Experimental cooking can be a source of deep joy--or agony--depending on how it turns out. The perfect meal shared with a good companion puts me in a deliciously good mood. But unhealthy, un-tasty, untimely meals put me in a frump. This is my quest for good foods and good moods.
Thursday, September 06, 2007
Pears puttin' me in a funk
Relish magazine (the monthly tab insert in the New Era) had a recipe for "Pearfection upside-down cake" that promised to be the most moist, pear-y, caramelized-delicious-upside-down cake ever... The pecans and the layered pear slices are what sold me. I was hoping for something that was a cross between a pecan sticky bun and a pear crumble.
Boy, was I in for a rude end to my labors. While I had fun arranging the ingredients in my new cast iron skillet, I was so disappointed with the results that I decided not to blog the results.
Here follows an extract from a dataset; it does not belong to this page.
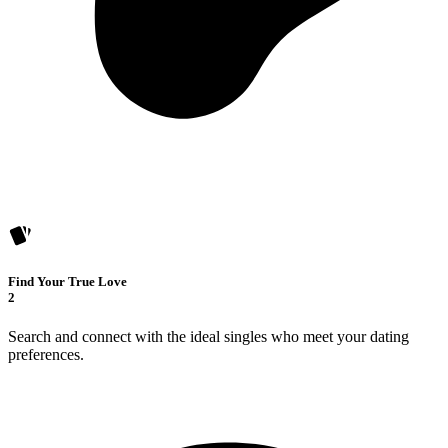
Find Your True Love
2
Search and connect with the ideal singles who meet your dating
preferences.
The cherries overpowered with suffocating sourness. The sugar and maple glaze never crisped, but rather bonded with some rogue batter to form a loose network of soggy lumps. The cake base was neither moist nor flavorful... I couldn't taste the pears and my pecans seemed to be a little stale tasting, which I suppose is the fault of Kroger and not the recipe. I contemplated throwing the whole thing away.
Fortunately for my husband and his unprejudiced taste buds, I didn't throw it away. And when I noticed Friday that the thing was half-gone, I decided to set it up for a little portrait. But I'm not going to unleash the recipe.